Why am I getting same set of topics # words in gensim lda model? I used these parameters. I checked there are no duplicate documents in my corpus.
lda_model = gensim.models.ldamodel.LdaModel(corpus=MY_CORPUS,
id2word=WORD_AND_ID,
num_topics=4,
minimum_probability=minimum_probability,
random_state=100,
update_every=1,
chunksize=100,
passes=10,
alpha='auto', # symmetric, asymmetric
per_word_topics=True)
[
(0, '0.004*lily + 0.01*rose + 0.00*jasmine'),
(1, '0.005*geometry + 0.07*algebra + 0.01*calculation'),
(2, '0.003*painting + 0.001*brush + 0.01*colors'),
(3, '0.005*geometry + 0.07*algebra + 0.01*calculation')
]
Notice: Topic #1 and #3 are identical.
Each of the topics likely contains a large number of words weighted differently. When a topic is being displayed (e.g. using lda_model.show_topics()
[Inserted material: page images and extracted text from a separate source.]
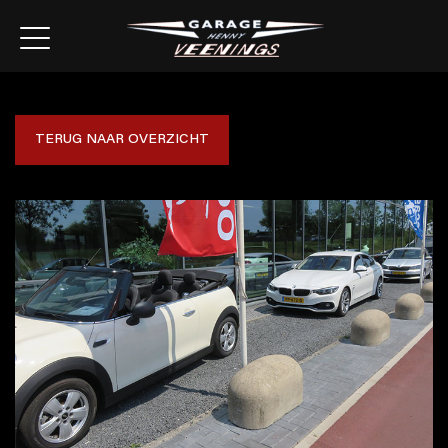
TERUG NAAR OVERZICHT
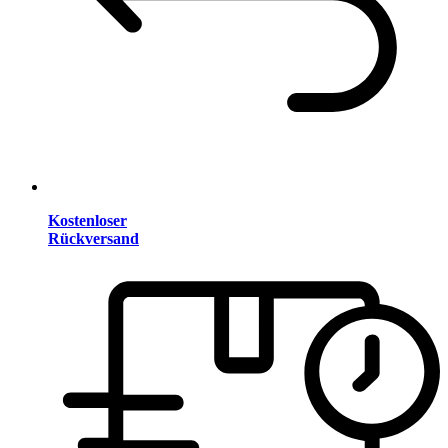
Kostenloser
Rückversand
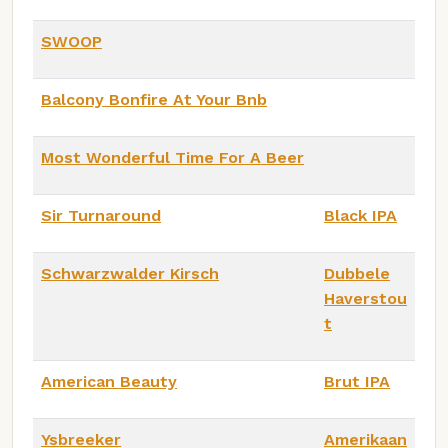
SWOOP
Balcony Bonfire At Your Bnb
Most Wonderful Time For A Beer
Sir Turnaround
Black IPA
Schwarzwalder Kirsch
Dubbele
Haverstou
t
American Beauty
Brut IPA
Ysbreeker
Amerikaan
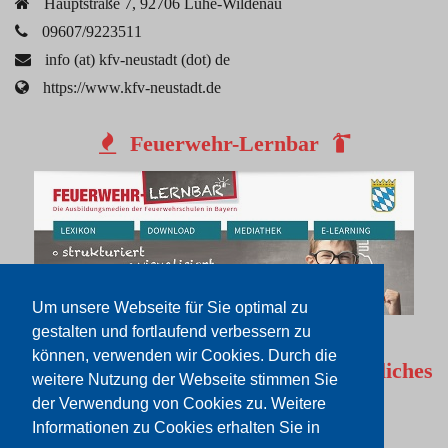
Hauptstraße 7, 92706 Luhe-Wildenau
09607/9223511
info (at) kfv-neustadt (dot) de
https://www.kfv-neustadt.de
Feuerwehr-Lernbar
Um unsere Webseite für Sie optimal zu
gestalten und fortlaufend verbessern zu
können, verwenden wir Cookies. Durch die
Rechtliches
weitere Nutzung der Webseite stimmen Sie
der Verwendung von Cookies zu. Weitere
Impressum
Informationen zu Cookies erhalten Sie in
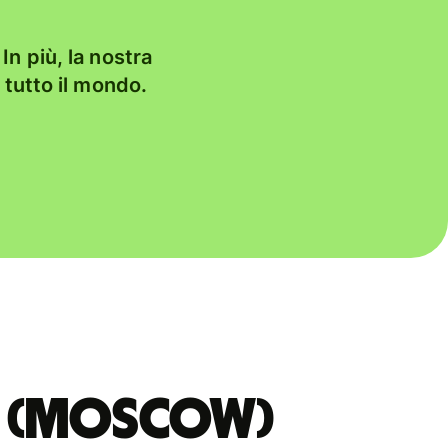
In più, la nostra
n tutto il mondo.
NK (MOSCOW)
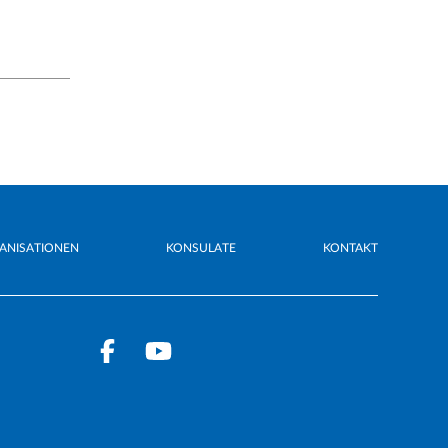
ANISATIONEN
KONSULATE
KONTAKT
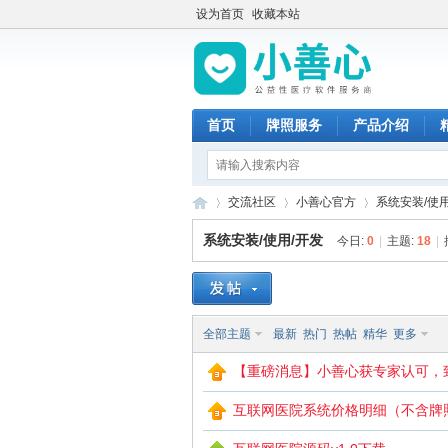
设为首页
收藏本站
首页
牌照服务
产品介绍
交流社区
小善心官方
系统安装/使用
系统安装/使用/开发
今日:
0
|
主题:
18
|
小
»
›
›
全部主题
最新
热门
热帖
精华
更多
【重磅消息】小善心获专家认可，
互联网医院系统价格明细（不含牌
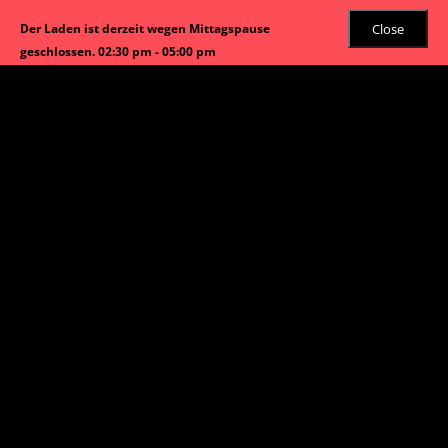
Close
Der Laden ist derzeit wegen Mittagspause
geschlossen. 02:30 pm - 05:00 pm
Start
/
Alkoholfreie Getränke
/ Zitronenlimonade 1,0L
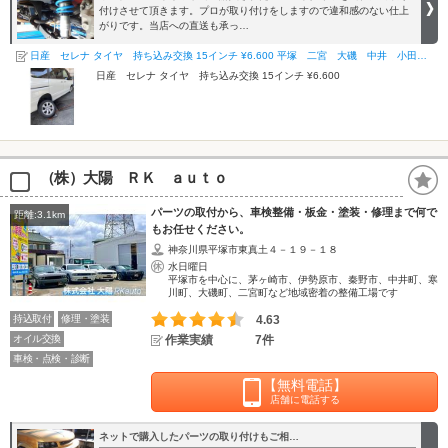
付けさせて頂きます。プロが取り付けをしますので違和感のない仕上
がりです。当店への直送も承っ…
日産 セレナ タイヤ 持ち込み交換 15インチ ¥6.600 平塚 二宮 大磯 中井 小田原 …
日産 セレナ タイヤ 持ち込み交換 15インチ ¥6.600
（株）大陽 ＲＫ ａｕｔｏ
パーツの取付から、車検整備・板金・塗装・修理まで何で
距離:3.1km
もお任せください。
神奈川県平塚市東真土４－１９－１８
水日曜日
平塚市を中心に、茅ヶ崎市、伊勢原市、秦野市、中井町、寒
川町、大磯町、二宮町など地域密着の整備工場です
持込取付
修理・塗装
4.63
オイル交換
作業実績
7件
車検・点検・診断
【無料電話】
店舗に電話する
ネットで購入したパーツの取り付けもご相…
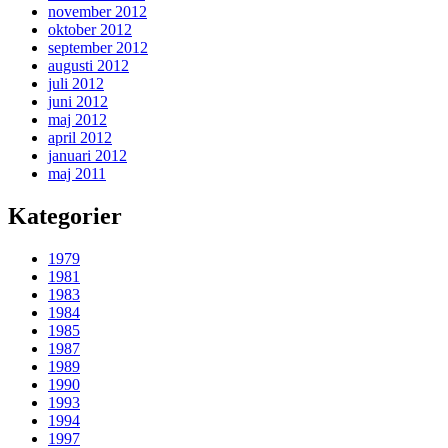
november 2012
oktober 2012
september 2012
augusti 2012
juli 2012
juni 2012
maj 2012
april 2012
januari 2012
maj 2011
Kategorier
1979
1981
1983
1984
1985
1987
1989
1990
1993
1994
1997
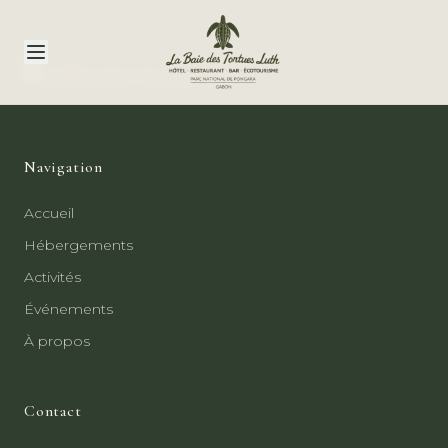
Navigation
Accueil
Hébergements
Activités
Événements
À propos
Contact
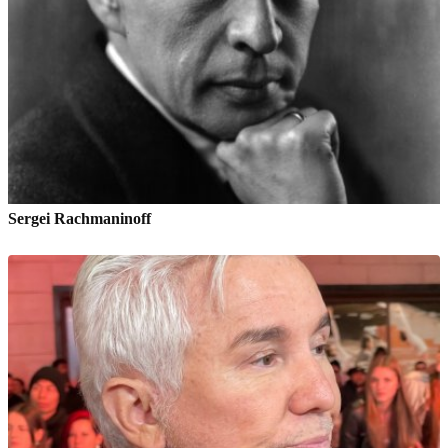
Sergei Rachmaninoff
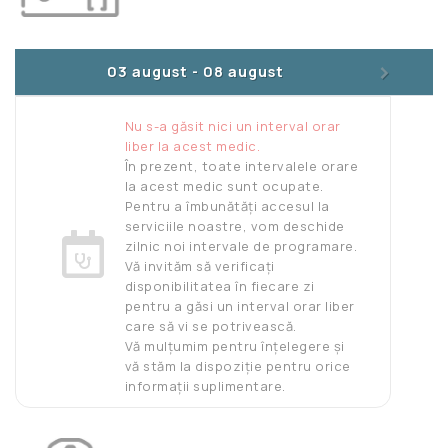
>
03 august
-
08 august
Nu s-a găsit nici un interval orar
liber la acest medic.
În prezent, toate intervalele orare
la acest medic sunt ocupate.
Pentru a îmbunătăți accesul la
serviciile noastre, vom deschide
zilnic noi intervale de programare.
Vă invităm să verificați
disponibilitatea în fiecare zi
pentru a găsi un interval orar liber
care să vi se potrivească.
Vă mulțumim pentru înțelegere și
vă stăm la dispoziție pentru orice
informații suplimentare.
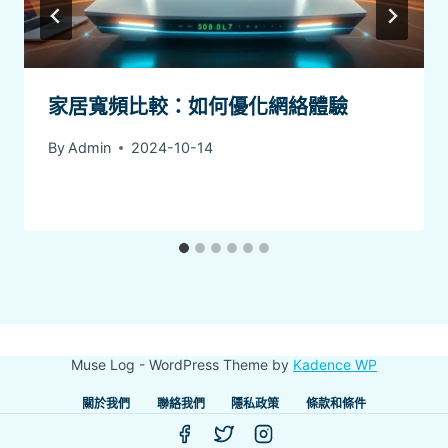
家居寬頻比較：如何優化網絡體驗
By
Admin
2024-10-14
Muse Log - WordPress Theme by
Kadence WP
關於我們
聯絡我們
隱私政策
條款和條件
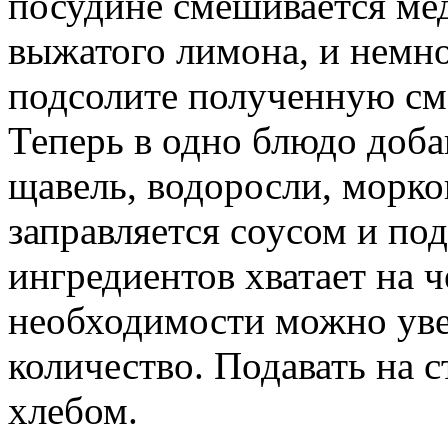
посудине смешивается мед
выжатого лимона, и немно
подсолите полученную см
Теперь в одно блюдо доба
щавель, водоросли, морко
заправляется соусом и под
ингредиентов хватает на 
необходимости можно уве
количество. Подавать на 
хлебом.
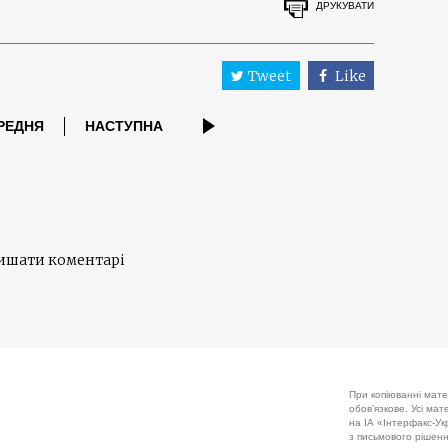
ДРУКУВАТИ
Tweet
Like
РЕДНЯ
НАСТУПНА
лишати коментарі
При копіюванні мате
обов'язкове. Усі ма
на ІА «Інтерфакс-Укр
з письмового рішенн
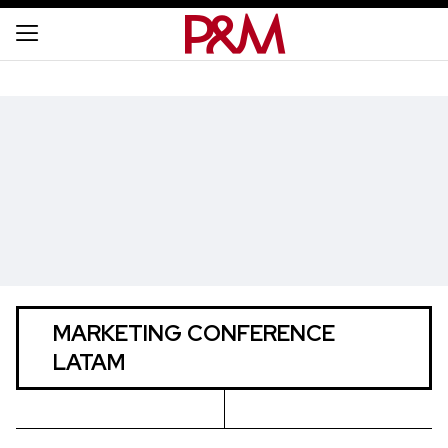
MARKETING CONFERENCE
LATAM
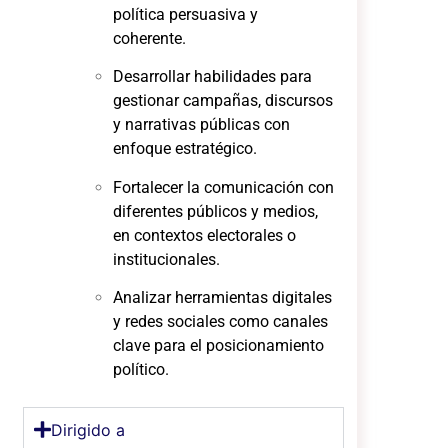
política persuasiva y
coherente.
Desarrollar habilidades para
gestionar campañas, discursos
y narrativas públicas con
enfoque estratégico.
Fortalecer la comunicación con
diferentes públicos y medios,
en contextos electorales o
institucionales.
Analizar herramientas digitales
y redes sociales como canales
clave para el posicionamiento
político.
Dirigido a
) you are going to get only a few words with the largest weights. This does not mean that there are no differences between topics among the remaining vocabulary.
You can steer the number of displayed words to inspect the remaining weights:
show_topics(num_topics=4, num_words=10, log=False, formatted=True)
and change num_words
parameter to include even more words.
Now, there is also a possibility that:
minimum_probability
smaller (what is the value you use?),passes
larger,chunksize
smaller,I encourage you to experiment with different values of these parameters to check if any of the combination works better.